Thanks for reaching out. Here is a quick summary of what we are encountering…

Our customer has paper batch records that have already been approved by the FDA so they are interested in reproducing them as closely as possible within Tulip and to maintain the CFR 21 Part 11 compliance. Their paper documents capture anywhere from a couple hundred data values up to several hundred. We are already anticipating breaking this data collection down into multiple apps based upon when, where or by whom the process is being completed. We anticipate creating a unique table for each app and then linking the various tables (and using shared IDs) to provide traceability of all the batch data. I’m pretty confident that this will keep us below the 200 field limit for tables but because we have additional (fairly frequent) requirements for signature and sign-off during the data collection which will only be stored in the completion record I wanted to understand if we might have another constraint in the design.

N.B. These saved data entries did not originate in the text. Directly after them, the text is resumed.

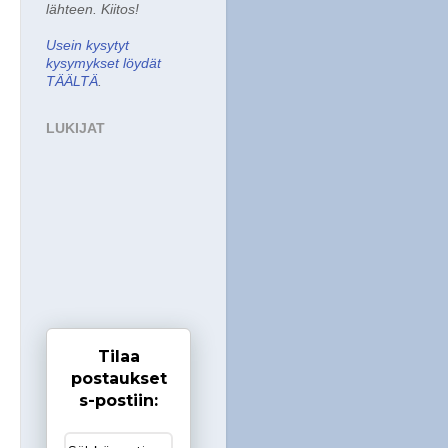
lähteen. Kiitos!
Usein kysytyt
kysymykset löydät
TÄÄLTÄ
.
LUKIJAT
Tilaa
postaukset
s-postiin: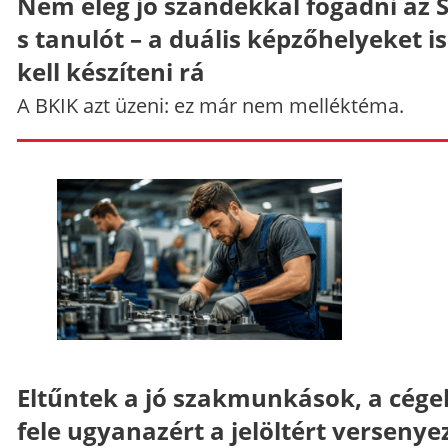
Nem elég jó szándékkal fogadni az 
s tanulót – a duális képzőhelyeket is
kell készíteni rá
A BKIK azt üzeni: ez már nem melléktéma.
Eltűntek a jó szakmunkások, a cége
fele ugyanazért a jelöltért versenye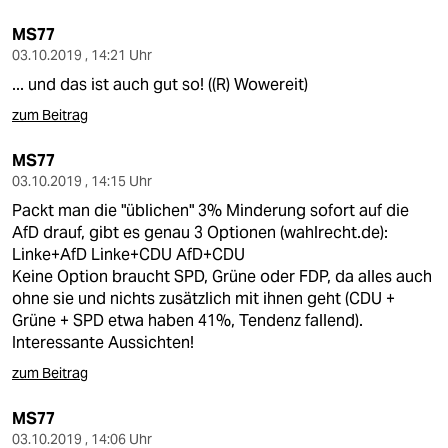
MS77
03.10.2019 , 14:21 Uhr
... und das ist auch gut so! ((R) Wowereit)
zum Beitrag
MS77
03.10.2019 , 14:15 Uhr
Packt man die "üblichen" 3% Minderung sofort auf die
AfD drauf, gibt es genau 3 Optionen (wahlrecht.de):
Linke+AfD Linke+CDU AfD+CDU
Keine Option braucht SPD, Grüne oder FDP, da alles auch
ohne sie und nichts zusätzlich mit ihnen geht (CDU +
Grüne + SPD etwa haben 41%, Tendenz fallend).
Interessante Aussichten!
zum Beitrag
MS77
03.10.2019 , 14:06 Uhr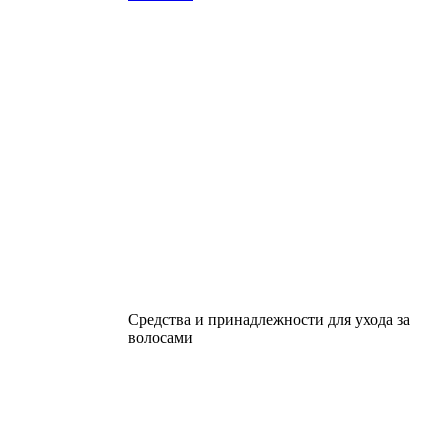
Средства и принадлежности для ухода за
волосами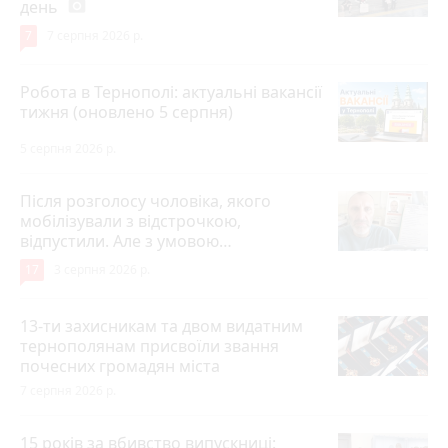
день
photo_camera
7
7 серпня 2026 р.
Робота в Тернополі: актуальні вакансії
тижня (оновлено 5 серпня)
5 серпня 2026 р.
Після розголосу чоловіка, якого
мобілізували з відстрочкою,
відпустили. Але з умовою…
17
3 серпня 2026 р.
13-ти захисникам та двом видатним
тернополянам присвоїли звання
почесних громадян міста
7 серпня 2026 р.
15 років за вбивство випускниці:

Our SmartFactory solution uses the “Data Collector” pattern that you mentioned but customers in regulated industries are hesitant to adopt it because they feel they would have to recertify the auditability and compliance. If you guys have tackled that objection it would be great to understand how you approached it.

Thanks,
Lance

@Lance we have had GxP customers use a Data Collection table like I described, in part because it simplifies eBR Review & eDHR Review activities.

I just want to reiterate my recommendation to establish a table model that is scalable to any number of apps rather than a solution that requires a new table created for a new app. That will ultimately be a bigger maintenance headache in the long run vs. rearchitecting the table model now to allow for future scalability.